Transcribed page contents
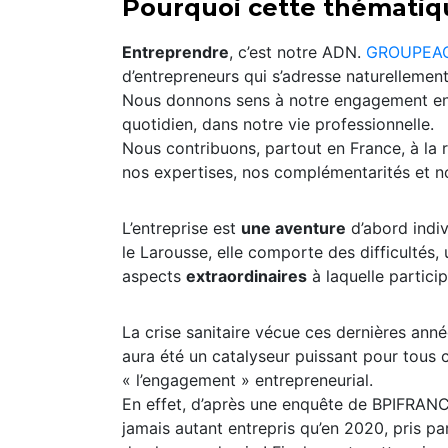
Pourquoi cette thématiq
Entreprendre
, c’est notre ADN.
GROUPEAC
d’entrepreneurs qui s’adresse naturellemen
Nous donnons sens à notre engagement entr
quotidien, dans notre vie professionnelle.
Nous contribuons, partout en France, à la 
nos expertises, nos complémentarités et n
L’entreprise est
une aventure
d’abord indiv
le Larousse, elle comporte des difficultés,
aspects
extraordinaires
à laquelle partici
La crise sanitaire vécue ces dernières anné
aura été un catalyseur puissant pour tous c
« l’engagement » entrepreneurial.
En effet, d’après une enquête de BPIFRANCE
jamais autant entrepris qu’en 2020, pris pa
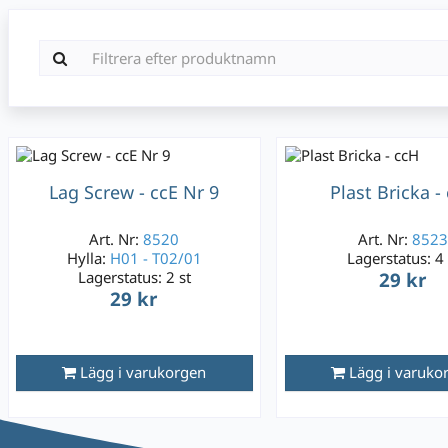
Lag Screw - ccE Nr 9
Plast Bricka -
Art. Nr:
8520
Art. Nr:
852
Hylla:
H01 - T02/01
Lagerstatus:
4 
Lagerstatus:
2 st
29 kr
29 kr
Lägg i varukorgen
Lägg i varuko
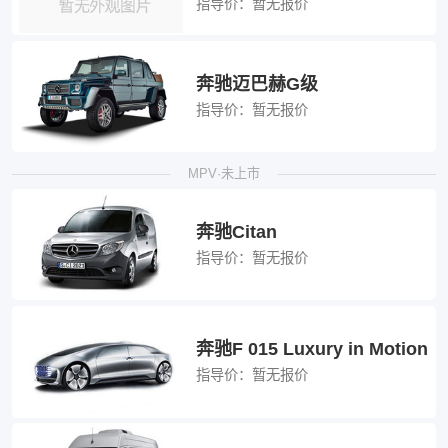
指导价：
暂无报价
奔驰迈巴赫G级
指导价：
暂无报价
MPV·未上市
奔驰Citan
指导价：
暂无报价
奔驰F 015 Luxury in Motion
指导价：
暂无报价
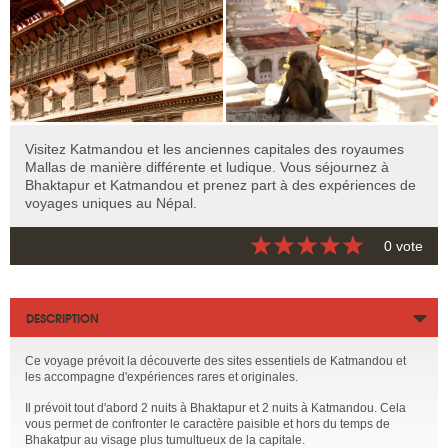
Visitez Katmandou et les anciennes capitales des royaumes
Mallas de manière différente et ludique. Vous séjournez à
Bhaktapur et Katmandou et prenez part à des expériences de
voyages uniques au Népal.
0 vote
DESCRIPTION
Ce voyage prévoit la découverte des sites essentiels de Katmandou et
les accompagne d'expériences rares et originales.
Il prévoit tout d'abord 2 nuits à Bhaktapur et 2 nuits à Katmandou. Cela
vous permet de confronter le caractère paisible et hors du temps de
Bhakatpur au visage plus tumultueux de la capitale.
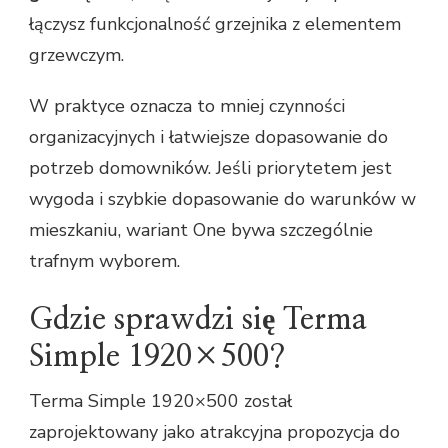
łączysz funkcjonalność grzejnika z elementem
grzewczym.
W praktyce oznacza to mniej czynności
organizacyjnych i łatwiejsze dopasowanie do
potrzeb domowników. Jeśli priorytetem jest
wygoda i szybkie dopasowanie do warunków w
mieszkaniu, wariant One bywa szczególnie
trafnym wyborem.
Gdzie sprawdzi się Terma
Simple 1920×500?
Terma Simple 1920×500 został
zaprojektowany jako atrakcyjna propozycja do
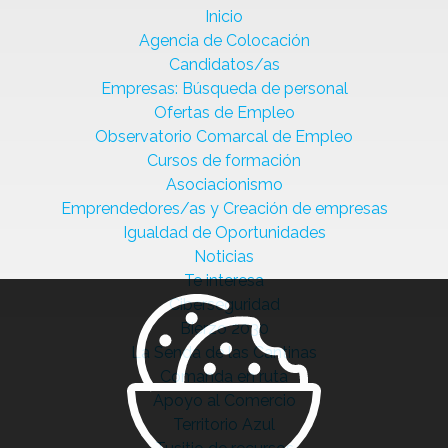
Inicio
Agencia de Colocación
Candidatos/as
Empresas: Búsqueda de personal
Ofertas de Empleo
Observatorio Comarcal de Empleo
Cursos de formación
Asociacionismo
Emprendedores/as y Creación de empresas
Igualdad de Oportunidades
Noticias
Te interesa
Ciberseguridad
Bierzo 2030
La Senda de las Cantinas
Comanda en ruta
Apoyo al Comercio
Territorio Azul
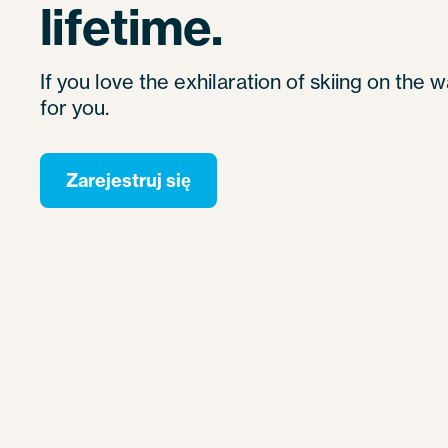
lifetime.
If you love the exhilaration of skiing on the wa
for you.
Zarejestruj się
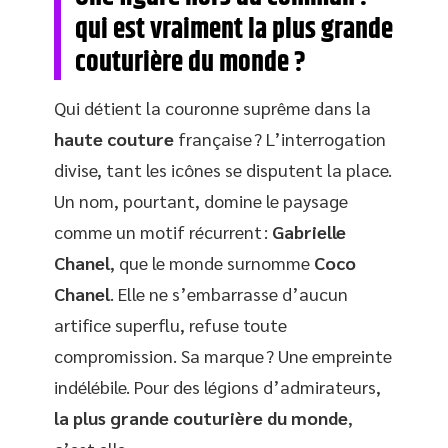
qui est vraiment la plus grande
couturière du monde ?
Qui détient la couronne suprême dans la
haute couture
française ? L’interrogation
divise, tant les icônes se disputent la place.
Un nom, pourtant, domine le paysage
comme un motif récurrent :
Gabrielle
Chanel
, que le monde surnomme
Coco
Chanel
. Elle ne s’embarrasse d’aucun
artifice superflu, refuse toute
compromission. Sa marque ? Une empreinte
indélébile. Pour des légions d’admirateurs,
la plus grande couturière du monde
,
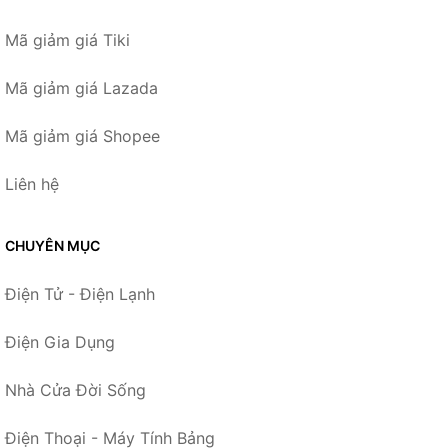
Mã giảm giá Tiki
Mã giảm giá Lazada
Mã giảm giá Shopee
Liên hệ
CHUYÊN MỤC
Điện Tử - Điện Lạnh
Điện Gia Dụng
Nhà Cửa Đời Sống
Điện Thoại - Máy Tính Bảng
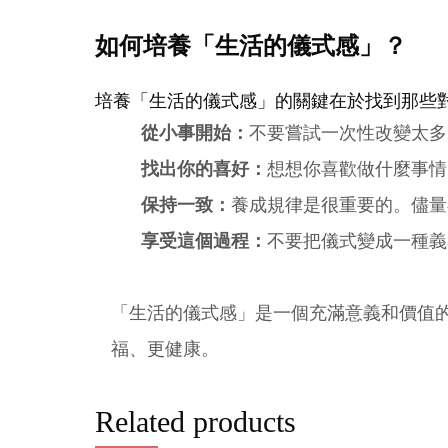
如何培養「生活的儀式感」？
培養「生活的儀式感」的關鍵在於找到那些
從小事開始：
不要嘗試一次性改變太多
找出你的喜好：
想想你喜歡做什麼事情
保持一致：
養成規律是很重要的。儘量
享受這個過程：
不要把儀式變成一種義
「生活的儀式感」是一個充滿意義和價值
福、更健康。
Related products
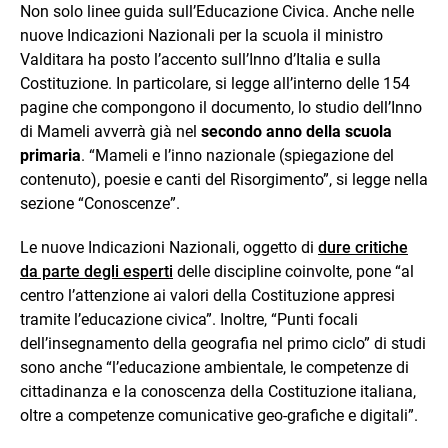
Non solo linee guida sull’Educazione Civica. Anche nelle
nuove Indicazioni Nazionali per la scuola il ministro
Valditara ha posto l’accento sull’Inno d’Italia e sulla
Costituzione. In particolare, si legge all’interno delle 154
pagine che compongono il documento, lo studio dell’Inno
di Mameli avverrà già nel
secondo anno della scuola
primaria
. “Mameli e l’inno nazionale (spiegazione del
contenuto), poesie e canti del Risorgimento”, si legge nella
sezione “Conoscenze”.
Le nuove Indicazioni Nazionali, oggetto di
dure critiche
da parte degli esperti
delle discipline coinvolte, pone “al
centro l’attenzione ai valori della Costituzione appresi
tramite l’educazione civica”. Inoltre, “Punti focali
dell’insegnamento della geografia nel primo ciclo” di studi
sono anche “l’educazione ambientale, le competenze di
cittadinanza e la conoscenza della Costituzione italiana,
oltre a competenze comunicative geo-grafiche e digitali”.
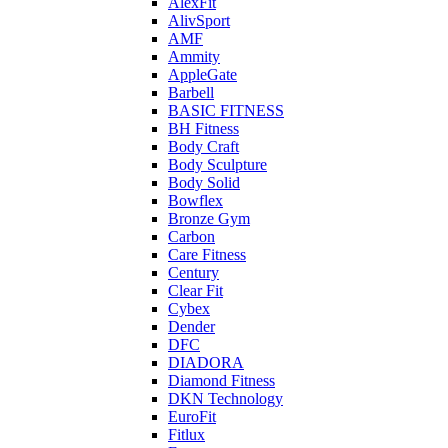
AlexFit
AlivSport
AMF
Ammity
AppleGate
Barbell
BASIC FITNESS
BH Fitness
Body Craft
Body Sculpture
Body Solid
Bowflex
Bronze Gym
Carbon
Care Fitness
Century
Clear Fit
Cybex
Dender
DFC
DIADORA
Diamond Fitness
DKN Technology
EuroFit
Fitlux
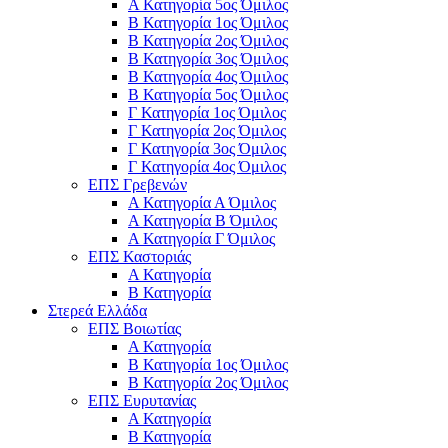
Α Κατηγορία 5ος Όμιλος
Β Κατηγορία 1ος Όμιλος
Β Κατηγορία 2ος Όμιλος
Β Κατηγορία 3ος Όμιλος
Β Κατηγορία 4ος Όμιλος
Β Κατηγορία 5ος Όμιλος
Γ Κατηγορία 1ος Όμιλος
Γ Κατηγορία 2ος Όμιλος
Γ Κατηγορία 3ος Όμιλος
Γ Κατηγορία 4ος Όμιλος
ΕΠΣ Γρεβενών
Α Κατηγορία Α Όμιλος
Α Κατηγορία B Όμιλος
Α Κατηγορία Γ Όμιλος
ΕΠΣ Καστοριάς
Α Κατηγορία
Β Κατηγορία
Στερεά Ελλάδα
ΕΠΣ Βοιωτίας
Α Κατηγορία
Β Κατηγορία 1ος Όμιλος
Β Κατηγορία 2ος Όμιλος
ΕΠΣ Ευρυτανίας
Α Κατηγορία
Β Κατηγορία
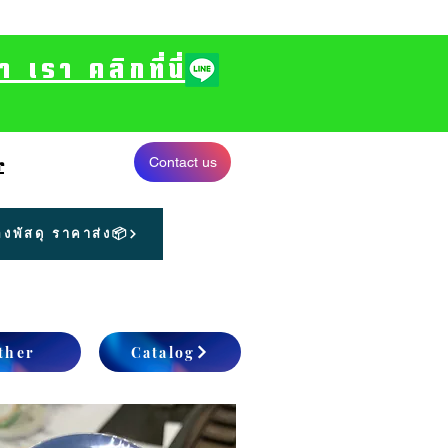
รา คลิกที่นี่
Contact us
r
งพัสดุ ราคาส่ง📦
ther
Catalog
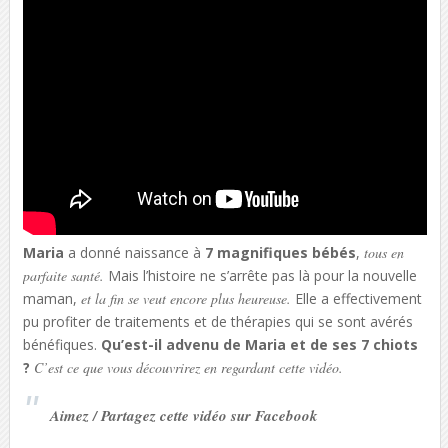
Maria
a donné naissance à
7 magnifiques bébés
,
tous en
parfaite santé.
Mais l’histoire ne s’arrête pas là pour la nouvelle
maman,
et la fin se veut encore plus heureuse.
Elle a effectivement
pu profiter de traitements et de thérapies qui se sont avérés
bénéfiques.
Qu’est-il advenu de Maria et de ses 7 chiots
?
C’est ce que vous découvrirez en regardant cette vidéo.
Aimez / Partagez cette vidéo sur Facebook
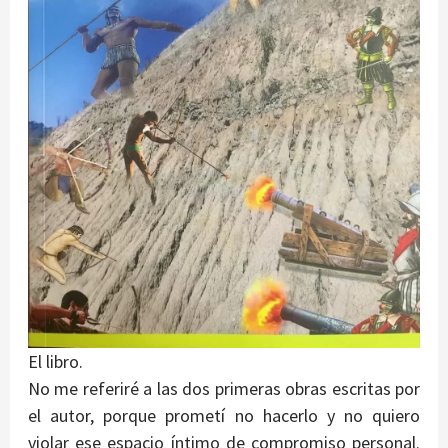
El libro.
No me referiré a las dos primeras obras escritas por
el autor, porque prometí no hacerlo y no quiero
violar ese espacio íntimo de compromiso personal.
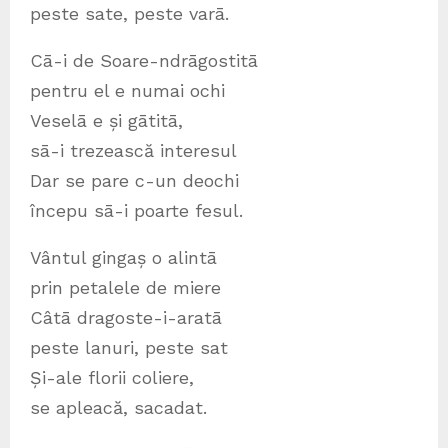
peste sate, peste varā.
Cā-i de Soare-ndrāgostitā
pentru el e numai ochi
Veselā e și gātitā,
sā-i trezească interesul
Dar se pare c-un deochi
începu sā-i poarte fesul.
Vântul gingaș o alintā
prin petalele de miere
Câtā dragoste-i-aratā
peste lanuri, peste sat
Și-ale florii coliere,
se apleacă, sacadat.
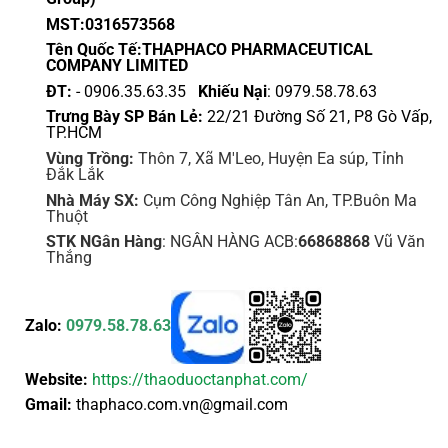
MST:0316573568
Tên Quốc Tế:THAPHACO PHARMACEUTICAL
COMPANY LIMITED
ĐT:
- 0906.35.63.35
Khiếu Nại
: 0979.58.78.63
Trưng Bày SP Bán Lẻ:
22/21 Đường Số 21, P8 Gò Vấp,
TP.HCM
Vùng Trồng:
Thôn 7, Xã M'Leo, Huyện Ea súp, Tỉnh
Đắk Lắk
Nhà Máy SX:
Cụm Công Nghiệp Tân An, TP.Buôn Ma
Thuột
STK NGân Hàng
: NGÂN HÀNG ACB:
66868868
Vũ Văn
Thắng
Zalo:
0979.58.78.63
Website:
https://thaoduoctanphat.com/
Gmail:
thaphaco.com.vn@gmail.com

ASSIGNMENT: Return each line from the records that includes the word "delle".

REPLY TO THE EXERCISE:
Costituzione. In particolare, si legge all’interno delle 154
delle discipline coinvolte, pone “al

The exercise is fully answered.